Watercooler: Welcome to the Bachelor Pad
Chris Harrison and Melissa Rycroft
Oh thank you, ABC. After something like 120 seasons and only two weddings, someone finally found a way to milk even more drama from The Bachelor/Bachelorette franchise without involving Dancing with Stars. And it is the best trash ever. It's the Battle of the Not Working Stars.
Meet the Bachelor Pad contestants
Gathering 19 money-hungry castoffs from seasons past, stretching all the way back to Aaron Buerge's love hunt, Pad—on paper—is a Big Brother-Meets-Match.com mash-up, pitting those who didn't score that final rose against each other for $250,000 and another shot at "romance." What it's really about is a bunch of hard-bodies running amok in a swanky mansion, letting their hormones and rivalries wreak havoc. Sweet!
Honestly, how could there not be massive messes-in-the-making, with Man-Code cop David, hateful Wes and shifty Juan from Jillian's edition sharing space with Jake Pavelka tease Elizabeth, Charlie O'Connell's annoying ex, Krisily, and a fully-stocked bar? Last night, the crew kicked things off with a half-naked game of Twister to see who scored the coveted "intimate" date with a trio of their housemates, and while it sort of stank that Ali's hair-iffying Craig M. took the win, it did fire up a feud between Pavelka survivors Tenley and Michelle, who was all crazy-eyed angry over the tiny dancer's allegations that she hooked up with Mr.

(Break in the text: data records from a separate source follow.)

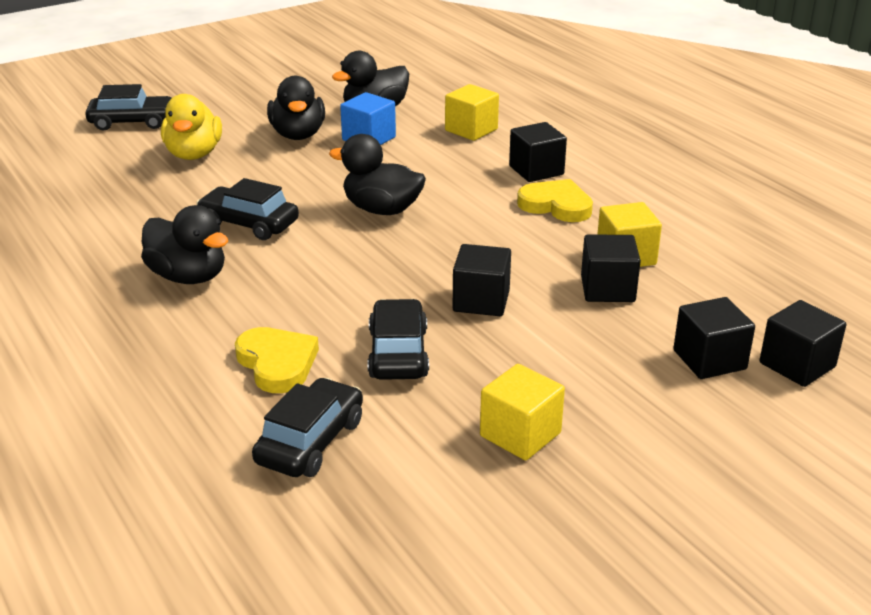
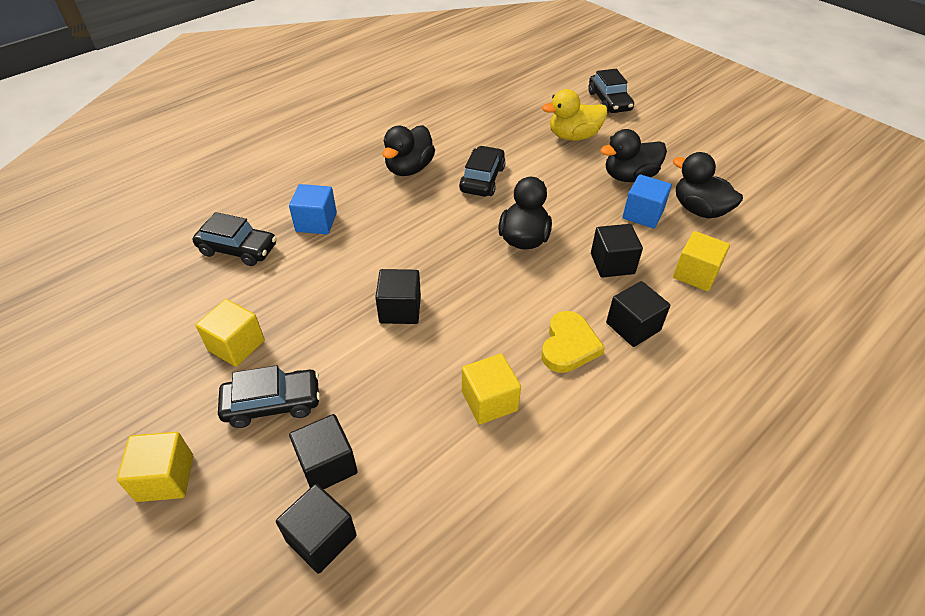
camera: 80 degrees right, 15 degrees up
(277, 363) = (316, 222): yellow heart -> blue cube
(398, 353) = (329, 274): black car -> black car (272, 403)
(607, 289) = (430, 389): black cube -> black cube (612, 263)
(737, 484) = (165, 478): none -> yellow cube

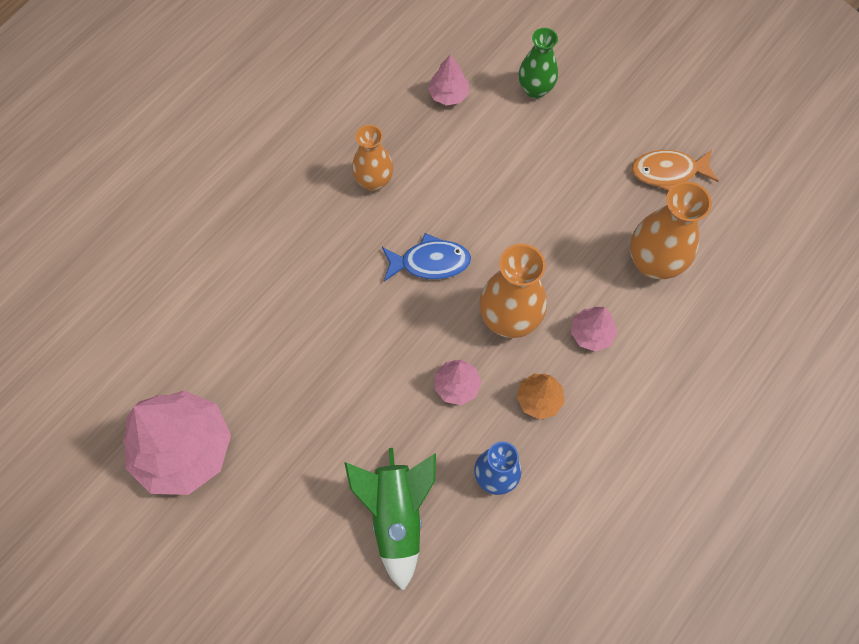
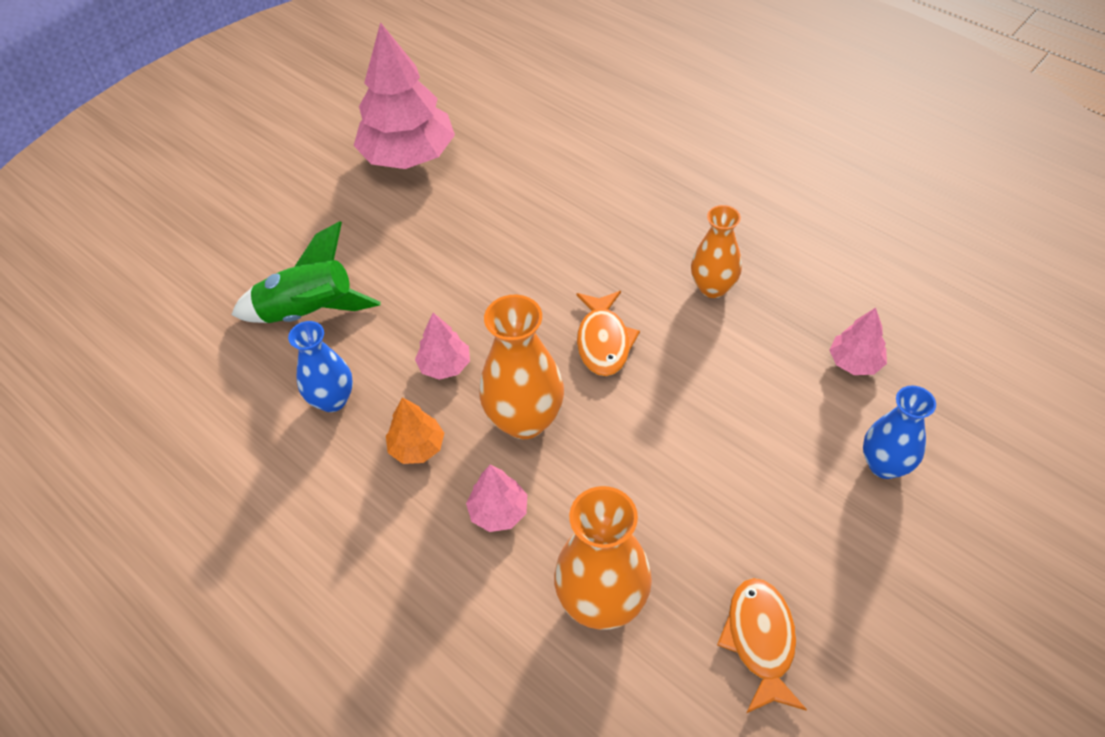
camera: 95 degrees right, 15 degrees down
(430, 262) = (603, 341): blue fish -> orange fish
(535, 89) = (884, 465): green vase -> blue vase

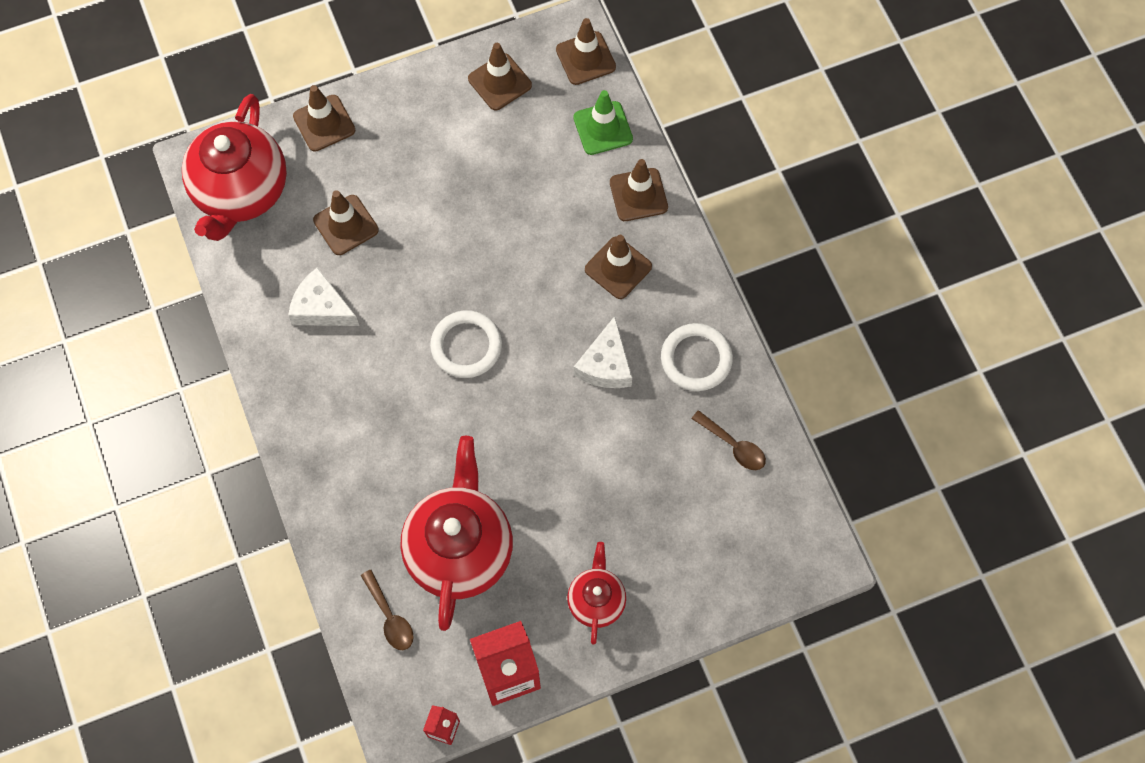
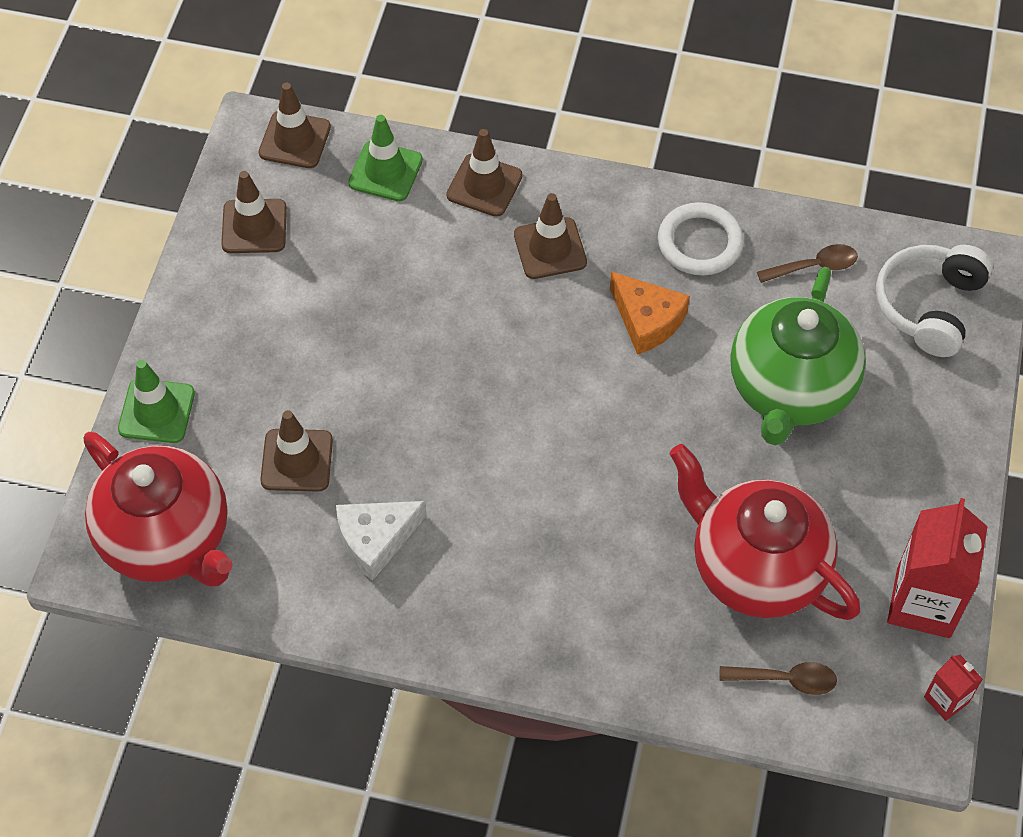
camera: 55 degrees left, 10 degrees down
(324, 123) = (156, 411): brown traffic cone -> green traffic cone
(466, 346) = (530, 430): white ring -> none
(596, 600) = (897, 477): red teapot -> none
(605, 364) = (647, 320): white cheese -> orange cheese
(616, 490) = (789, 391): none -> green teapot
(758, 543) = (929, 306): none -> white headphones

Poufy Locks to stay in the game. Whether she did or not, it doesn't really matter: Their bathroom confrontation was enough to trigger the season's first tearful "she's nuts, I don't feel safe!" meltdown and to guarantee us that—despite the expected eliminations of boring-but-cute Juan and the aforementioned Michelle —this will be no mousy Pad.
Are you planning to hang out at the Bachelor Pad?